5.3 Two-way ANOVA and irrelevant hypotheses

A two-way analysis extends the one-way ANOVA by considering two factors \(\mathbf{D}_1\) and \(\mathbf{D}_2\) respectively taking \(L_1\) and \(L_2\) levels. The full model with interactions is usually specified using the design matrix \(\mathbf{X} = [\mathbf{1}_n, \mathbf{D}_{1}, \mathbf{D}_2, (\mathbf{D}_1\circ \mathbf{D}_2) ]\), so the mean model is \[\begin{align*} \mathrm{E}(Y_{i})= \omega + \sum_{j=1}^{L_1-1} \beta_j{\mathbf 1}_{D_{i1}=j+1} + \sum_{k=1}^{L_2-1} \gamma_k{\mathbf 1}_{D_{i2}=k+1} + \sum_{j=1}^{L_1-1}\sum_{k=1}^{L_2-1} \nu_{jk}{\mathbf 1}_{D_{i1}=j+1}{\mathbf 1}_{D_{i2}=k+1}. \end{align*}\] Different submodels can be specified:

  1. the intercept-only model, \(M_1\), has 1 parameter (\(\nu_{jk}=\beta_j=\gamma_k=0, j=1, \ldots, L_1-1, k = 1, \ldots, L_2-1\))
  2. the model \(M_2\) with only the second factor (\(\nu_{jk}=\beta_j=0, j=1, \ldots, L_1-1, k = 1, \ldots, L_2-1\)) has \(L_2\) parameters
  3. the model \(M_3\) with only the first factor (\(\nu_{jk}=\gamma_k=0, j=1, \ldots, L_1-1, k = 1, \ldots, L_2-1\)) has \(L_1\) parameters
  4. the additive model \(M_4\) (\(\nu_{jk}=0, j=1, \ldots, L_1-1, k = 1, \ldots, L_2-1\)), has \(L_1+L_2-1\) parameters;
  5. the additive model \(M_5\) with the interaction term has \(L_1L_2\) parameters;

Note that we consider interaction terms only if the corresponding main effects are included. Removing main effects or lower-order interactions while keeping higher order terms implies that the levels of the factor are not arbitrarily labelled and rearrangement of the factors (changing the baseline) leads to potentially different conclusion.

To see this, consider the model with design matrix \([\mathbf{1}_n, \mathbf{D}_{1}, (\mathbf{D}_1\circ \mathbf{D}_2)]\), so \(\gamma_k=0\) \((k = 1, \ldots, L_2-1)\).
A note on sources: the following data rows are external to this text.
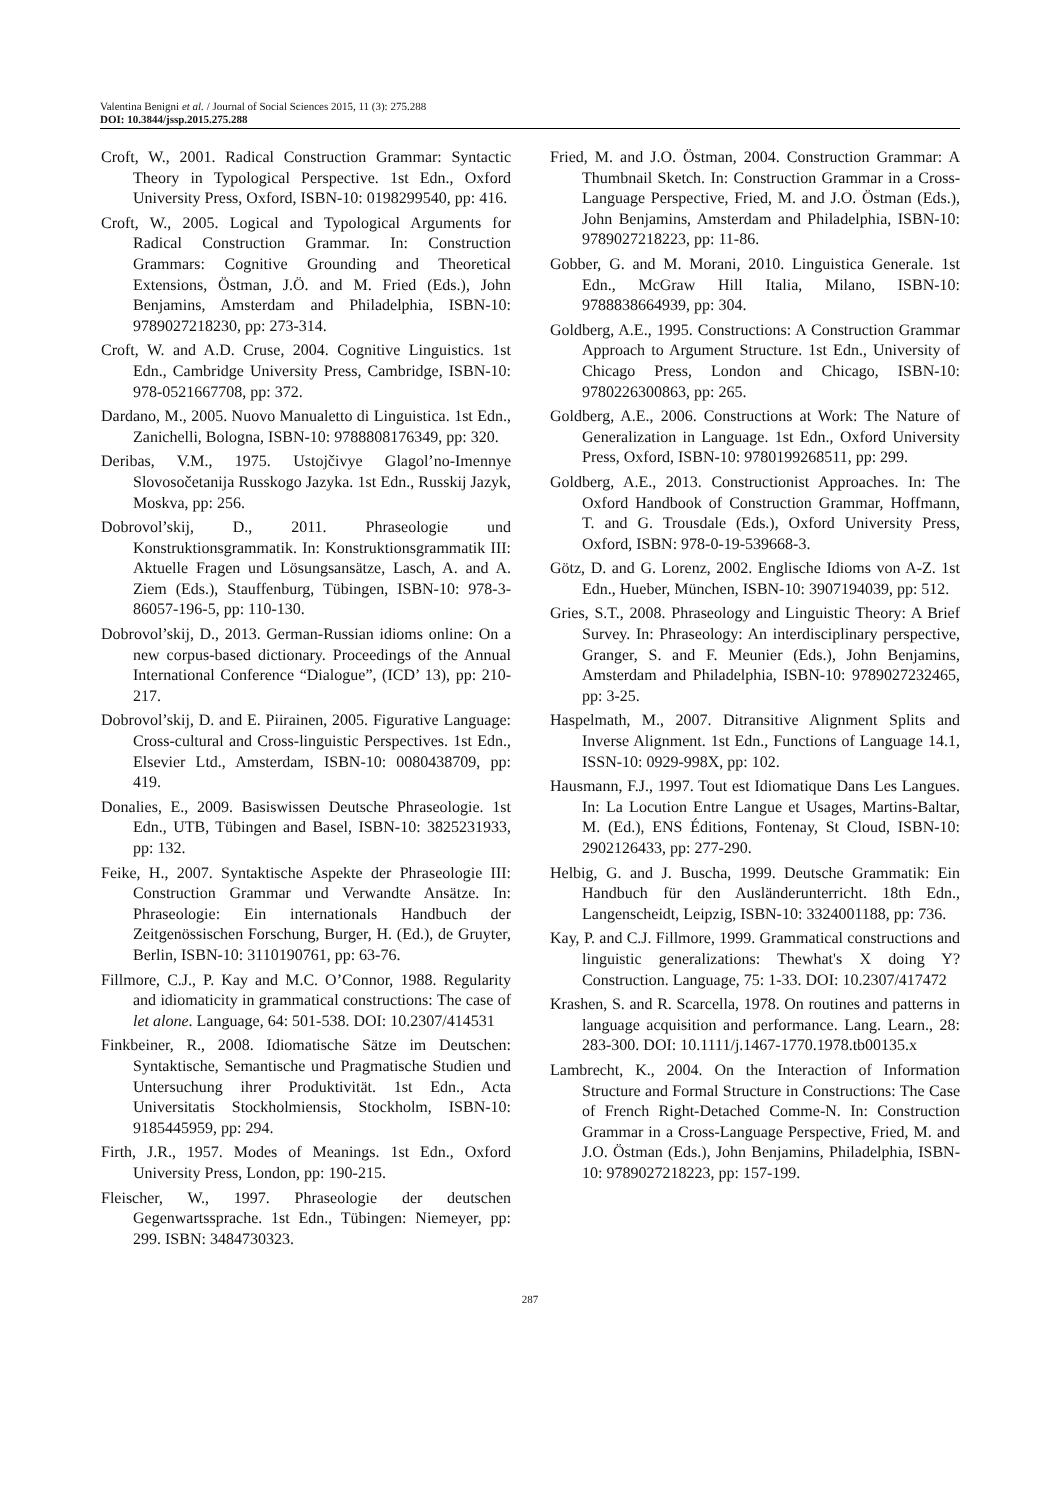Valentina Benigni et al. / Journal of Social Sciences 2015, 11 (3): 275.288
DOI: 10.3844/jssp.2015.275.288
Croft, W., 2001. Radical Construction Grammar: Syntactic Theory in Typological Perspective. 1st Edn., Oxford University Press, Oxford, ISBN-10: 0198299540, pp: 416.
Croft, W., 2005. Logical and Typological Arguments for Radical Construction Grammar. In: Construction Grammars: Cognitive Grounding and Theoretical Extensions, Östman, J.Ö. and M. Fried (Eds.), John Benjamins, Amsterdam and Philadelphia, ISBN-10: 9789027218230, pp: 273-314.
Croft, W. and A.D. Cruse, 2004. Cognitive Linguistics. 1st Edn., Cambridge University Press, Cambridge, ISBN-10: 978-0521667708, pp: 372.
Dardano, M., 2005. Nuovo Manualetto di Linguistica. 1st Edn., Zanichelli, Bologna, ISBN-10: 9788808176349, pp: 320.
Deribas, V.M., 1975. Ustojčivye Glagol’no-Imennye Slovosočetanija Russkogo Jazyka. 1st Edn., Russkij Jazyk, Moskva, pp: 256.
Dobrovol’skij, D., 2011. Phraseologie und Konstruktionsgrammatik. In: Konstruktionsgrammatik III: Aktuelle Fragen und Lösungsansätze, Lasch, A. and A. Ziem (Eds.), Stauffenburg, Tübingen, ISBN-10: 978-3-86057-196-5, pp: 110-130.
Dobrovol’skij, D., 2013. German-Russian idioms online: On a new corpus-based dictionary. Proceedings of the Annual International Conference “Dialogue”, (ICD’ 13), pp: 210-217.
Dobrovol’skij, D. and E. Piirainen, 2005. Figurative Language: Cross-cultural and Cross-linguistic Perspectives. 1st Edn., Elsevier Ltd., Amsterdam, ISBN-10: 0080438709, pp: 419.
Donalies, E., 2009. Basiswissen Deutsche Phraseologie. 1st Edn., UTB, Tübingen and Basel, ISBN-10: 3825231933, pp: 132.
Feike, H., 2007. Syntaktische Aspekte der Phraseologie III: Construction Grammar und Verwandte Ansätze. In: Phraseologie: Ein internationals Handbuch der Zeitgenössischen Forschung, Burger, H. (Ed.), de Gruyter, Berlin, ISBN-10: 3110190761, pp: 63-76.
Fillmore, C.J., P. Kay and M.C. O’Connor, 1988. Regularity and idiomaticity in grammatical constructions: The case of let alone. Language, 64: 501-538. DOI: 10.2307/414531
Finkbeiner, R., 2008. Idiomatische Sätze im Deutschen: Syntaktische, Semantische und Pragmatische Studien und Untersuchung ihrer Produktivität. 1st Edn., Acta Universitatis Stockholmiensis, Stockholm, ISBN-10: 9185445959, pp: 294.
Firth, J.R., 1957. Modes of Meanings. 1st Edn., Oxford University Press, London, pp: 190-215.
Fleischer, W., 1997. Phraseologie der deutschen Gegenwartssprache. 1st Edn., Tübingen: Niemeyer, pp: 299. ISBN: 3484730323.
Fried, M. and J.O. Östman, 2004. Construction Grammar: A Thumbnail Sketch. In: Construction Grammar in a Cross-Language Perspective, Fried, M. and J.O. Östman (Eds.), John Benjamins, Amsterdam and Philadelphia, ISBN-10: 9789027218223, pp: 11-86.
Gobber, G. and M. Morani, 2010. Linguistica Generale. 1st Edn., McGraw Hill Italia, Milano, ISBN-10: 9788838664939, pp: 304.
Goldberg, A.E., 1995. Constructions: A Construction Grammar Approach to Argument Structure. 1st Edn., University of Chicago Press, London and Chicago, ISBN-10: 9780226300863, pp: 265.
Goldberg, A.E., 2006. Constructions at Work: The Nature of Generalization in Language. 1st Edn., Oxford University Press, Oxford, ISBN-10: 9780199268511, pp: 299.
Goldberg, A.E., 2013. Constructionist Approaches. In: The Oxford Handbook of Construction Grammar, Hoffmann, T. and G. Trousdale (Eds.), Oxford University Press, Oxford, ISBN: 978-0-19-539668-3.
Götz, D. and G. Lorenz, 2002. Englische Idioms von A-Z. 1st Edn., Hueber, München, ISBN-10: 3907194039, pp: 512.
Gries, S.T., 2008. Phraseology and Linguistic Theory: A Brief Survey. In: Phraseology: An interdisciplinary perspective, Granger, S. and F. Meunier (Eds.), John Benjamins, Amsterdam and Philadelphia, ISBN-10: 9789027232465, pp: 3-25.
Haspelmath, M., 2007. Ditransitive Alignment Splits and Inverse Alignment. 1st Edn., Functions of Language 14.1, ISSN-10: 0929-998X, pp: 102.
Hausmann, F.J., 1997. Tout est Idiomatique Dans Les Langues. In: La Locution Entre Langue et Usages, Martins-Baltar, M. (Ed.), ENS Éditions, Fontenay, St Cloud, ISBN-10: 2902126433, pp: 277-290.
Helbig, G. and J. Buscha, 1999. Deutsche Grammatik: Ein Handbuch für den Ausländerunterricht. 18th Edn., Langenscheidt, Leipzig, ISBN-10: 3324001188, pp: 736.
Kay, P. and C.J. Fillmore, 1999. Grammatical constructions and linguistic generalizations: Thewhat's X doing Y? Construction. Language, 75: 1-33. DOI: 10.2307/417472
Krashen, S. and R. Scarcella, 1978. On routines and patterns in language acquisition and performance. Lang. Learn., 28: 283-300. DOI: 10.1111/j.1467-1770.1978.tb00135.x
Lambrecht, K., 2004. On the Interaction of Information Structure and Formal Structure in Constructions: The Case of French Right-Detached Comme-N. In: Construction Grammar in a Cross-Language Perspective, Fried, M. and J.O. Östman (Eds.), John Benjamins, Philadelphia, ISBN-10: 9789027218223, pp: 157-199.
287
The mean level for observations in the different groups are \[\begin{align*} \mathrm{E}(Y_i \mid D_{i1}=1, D_{i2}=k) &= \omega \\ \mathrm{E}(Y_i \mid D_{i1}=j, D_{i2}=1; j > 1) &= \omega + \beta_j \\ \mathrm{E}(Y_i \mid D_{i1}=j, D_{i2}=k; j, k > 1) &= \omega + \beta_j + \nu_{jk} \\ \end{align*}\] The effect of moving from level \(D_{2}=1\) to \(D_{2}=k>1\) is zero if \(D_{1}=1\), whereas it is \(\nu_{jk}\) if \(D_{1}>1\). We therefore are treating the levels as being different and the models fitted (and the inference) will differ if we change the baseline category for the factors. This means that the latter is no longer arbitrary! In R this baseline is the first factor in alphabetical order, so is essentially arbitrary. In the same way we will not consider interactions without main effects, one would not consider polynomials of degree \(k\) without including the coefficients of the lower order. For a degree two polynomial of the form \(\sum_{i=0}^k \beta_ix^i\), testing the hypothesis \(\beta_i=0\) for \(i < k\) means restricting attention to polynomials whose \(k\)th order term is zero, which is usually nonsensical. Thus, any Wald test (the \(t\) values output by summary) corresponding to such an hypothesis should be disregarded.